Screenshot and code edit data
════════════════

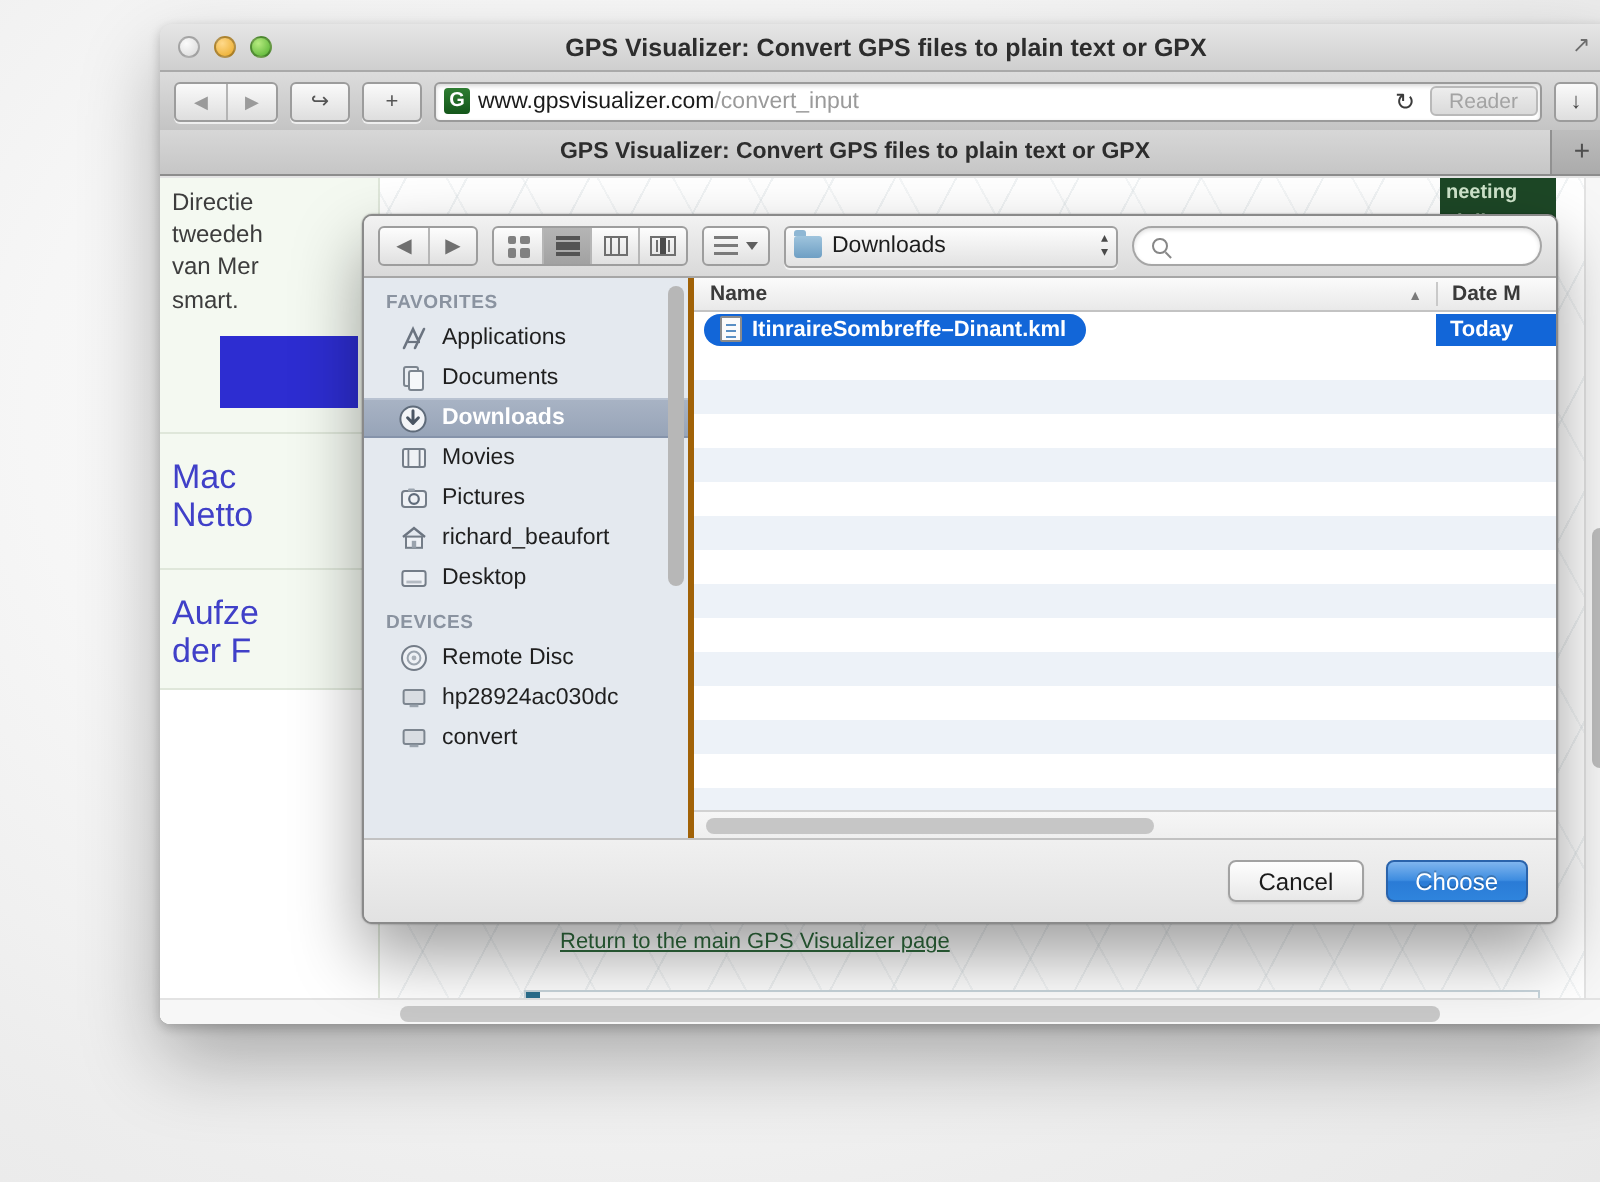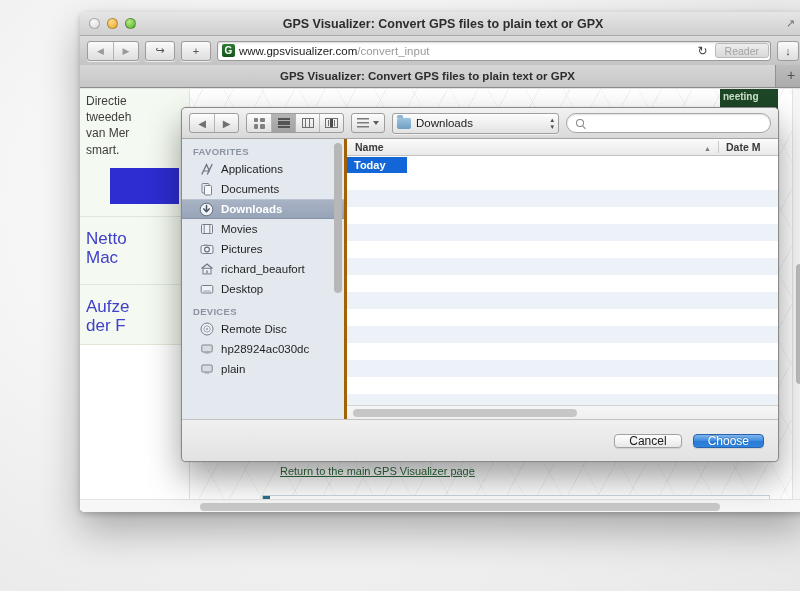"ItinraireSombreffe–Dinant.kml" div.fl-name { html: none -> <div> <span> <span></span> <span>ItinraireSombreffe–Dinant.kml</span> </span> </div> }
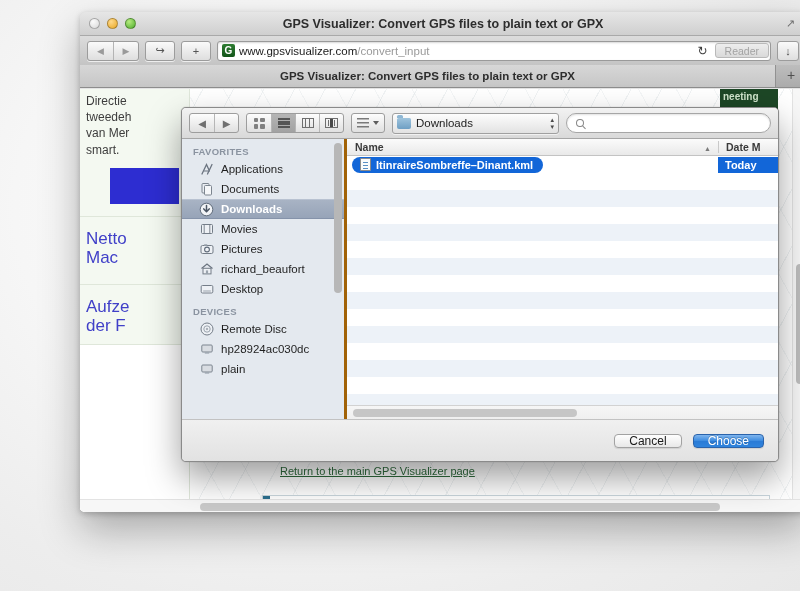"Netto" div { order: before "Mac" -> after "Mac" }
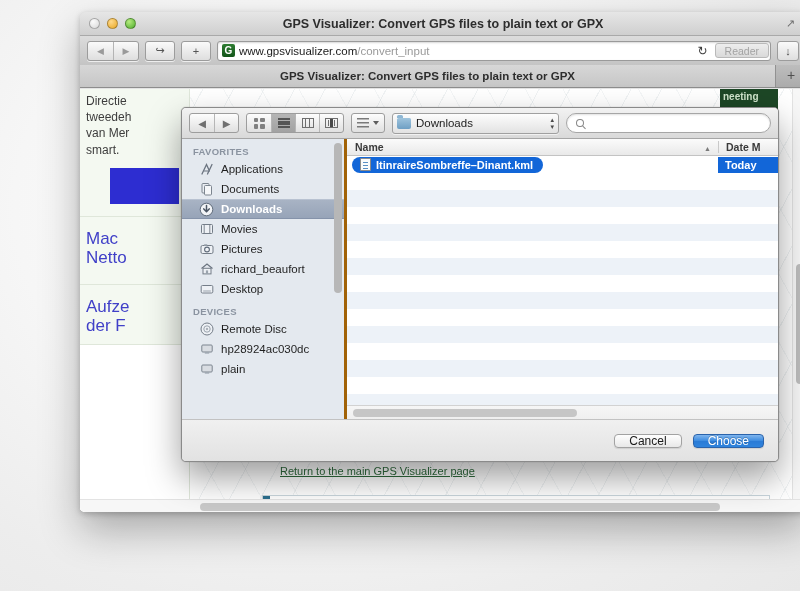"plain" span { text: plain -> convert }
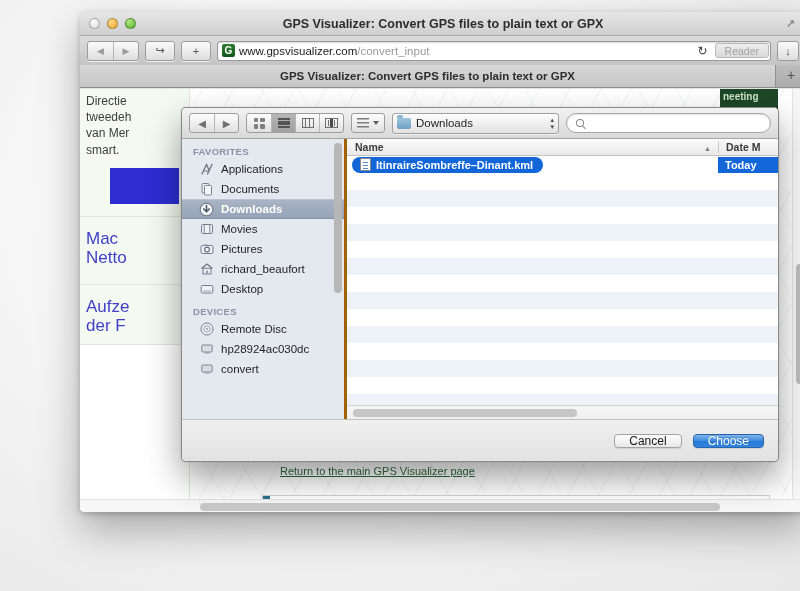"Cancel" .btn { height: 14px -> 21px }
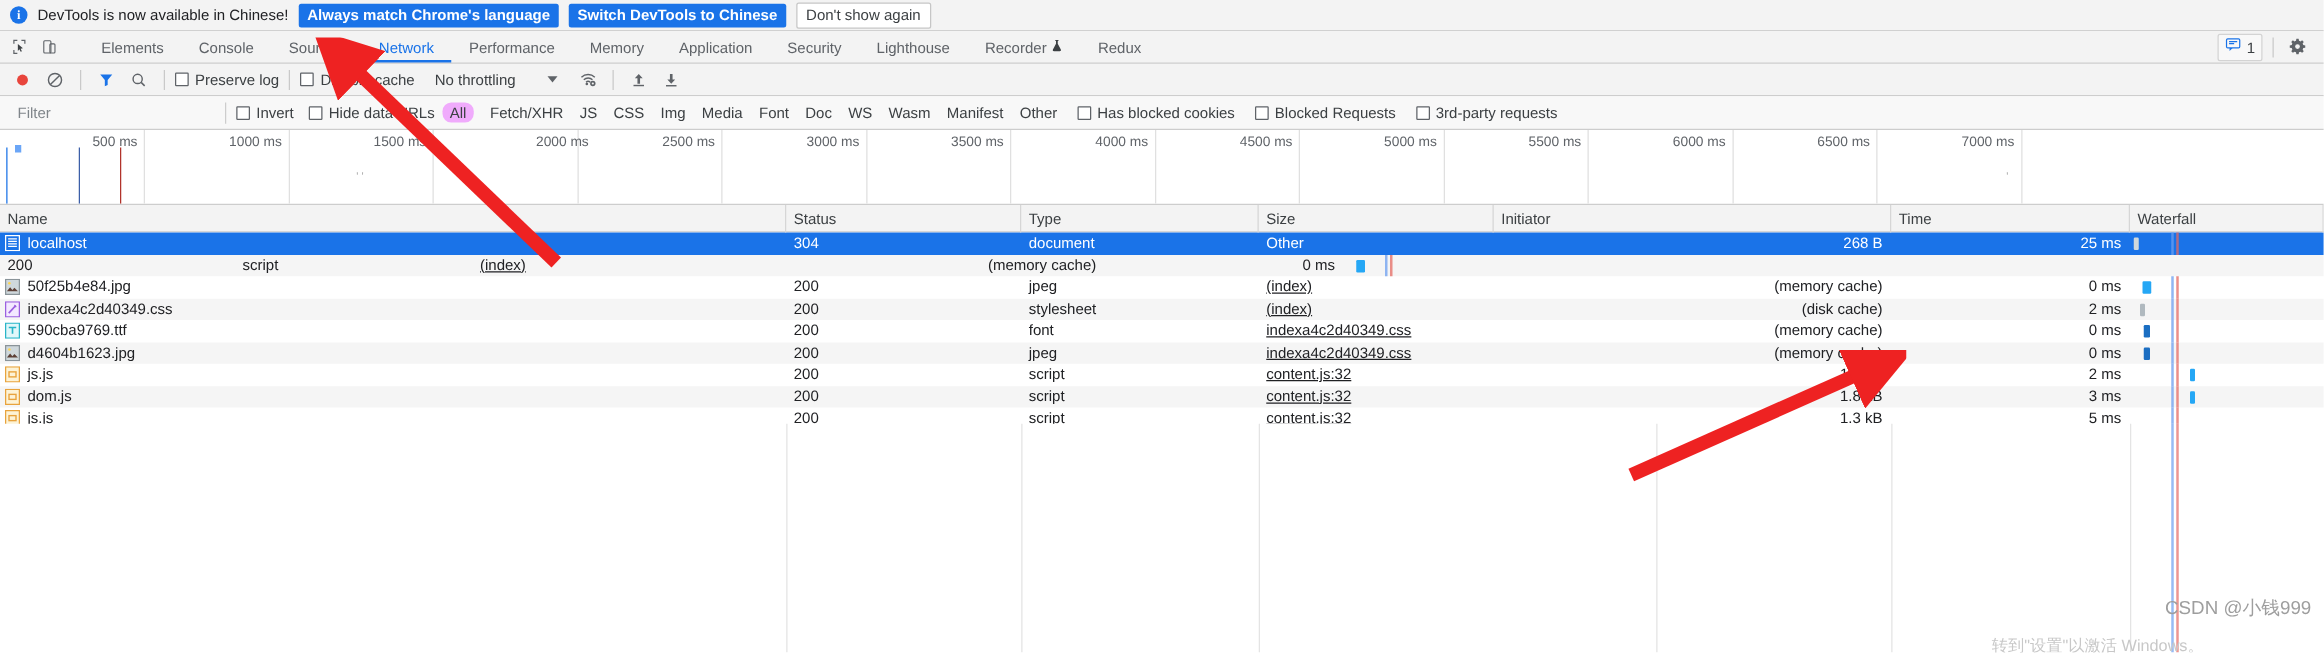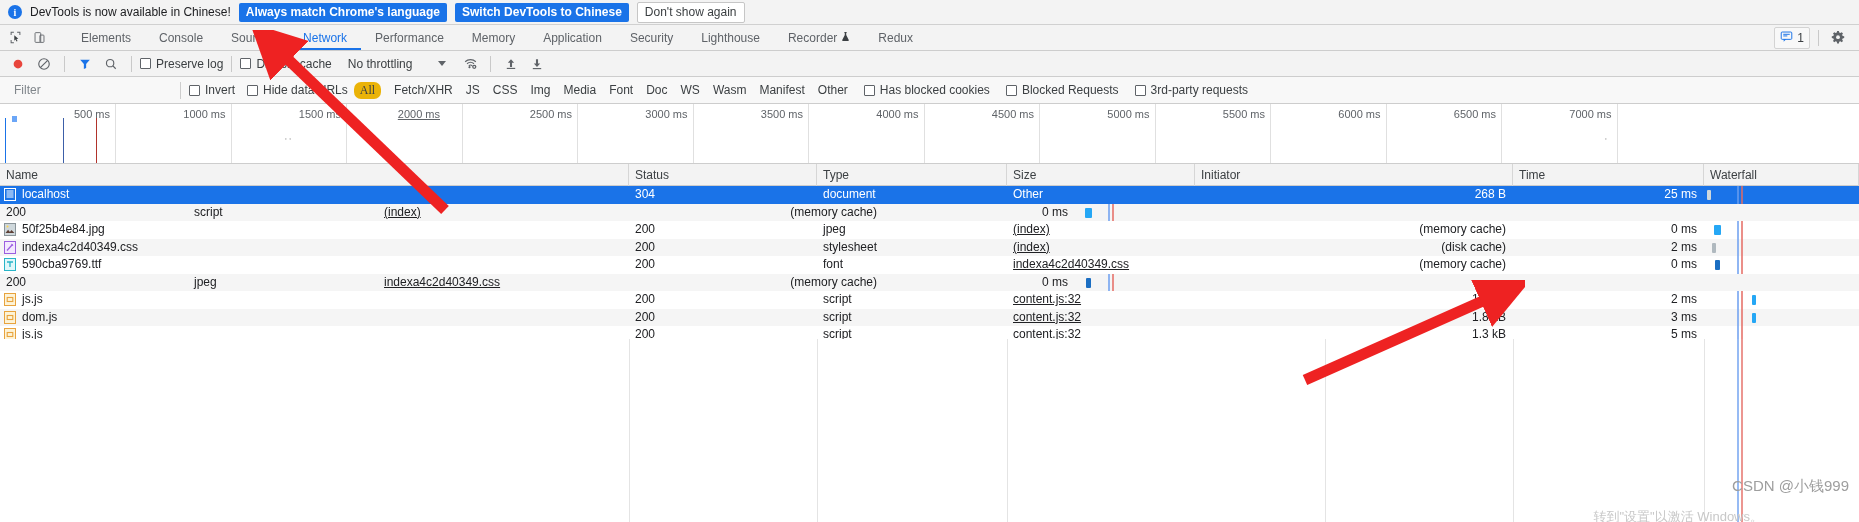"All" .ftype.active { background: #eab308 -> #f0abfc; font-family: Liberation Serif, serif -> none }
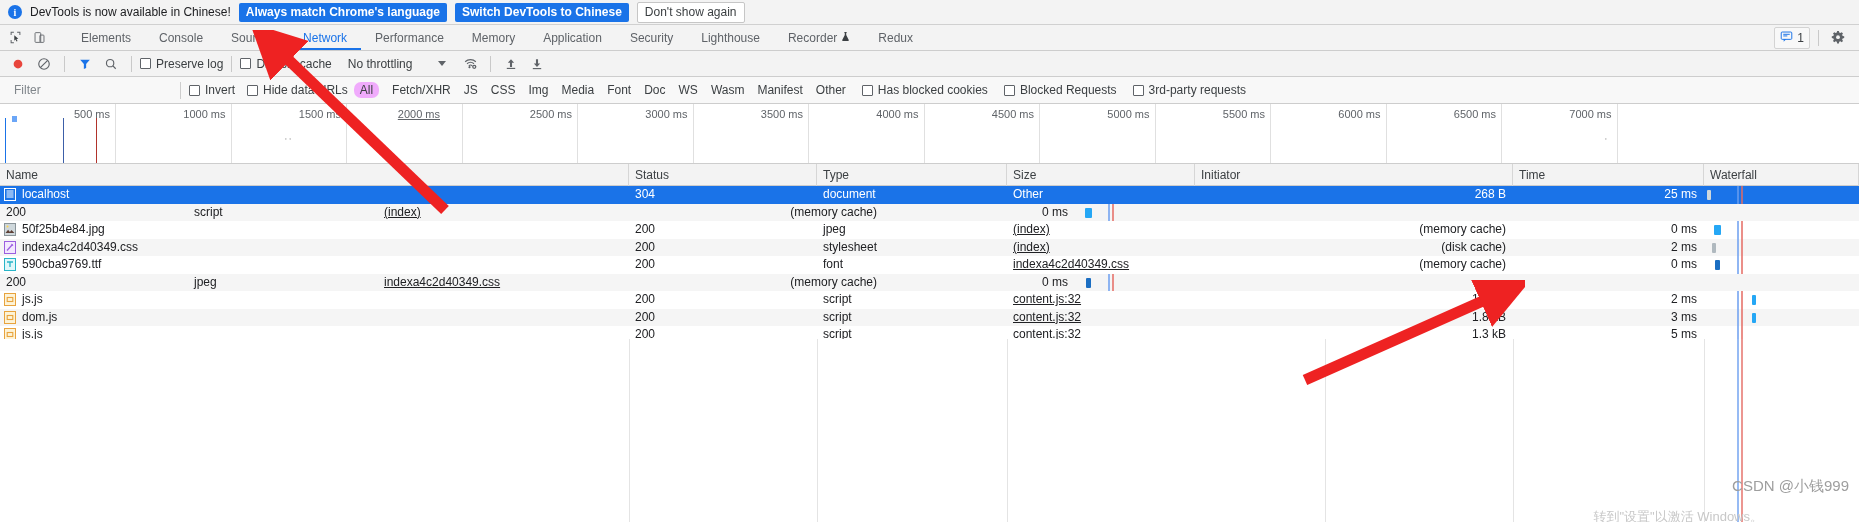"2000 ms" div.tick-label { left: 445px -> 476px; text-decoration: underline -> none }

════════════════

ABOUT THIS EXERCISE: Transcribe the entries above verbatim, excluding any image.

WRITTEN SOLUTION:
"ItinraireSombreffe–Dinant.kml" div.fl-name { html: none -> <div> <span> <span></span> <span>ItinraireSombreffe–Dinant.kml</span> </span> </div> }
"Netto" div { order: before "Mac" -> after "Mac" }
"plain" span { text: plain -> convert }
"Cancel" .btn { height: 14px -> 21px }
"All" .ftype.active { background: #eab308 -> #f0abfc; font-family: Liberation Serif, serif -> none }
"2000 ms" div.tick-label { left: 445px -> 476px; text-decoration: underline -> none }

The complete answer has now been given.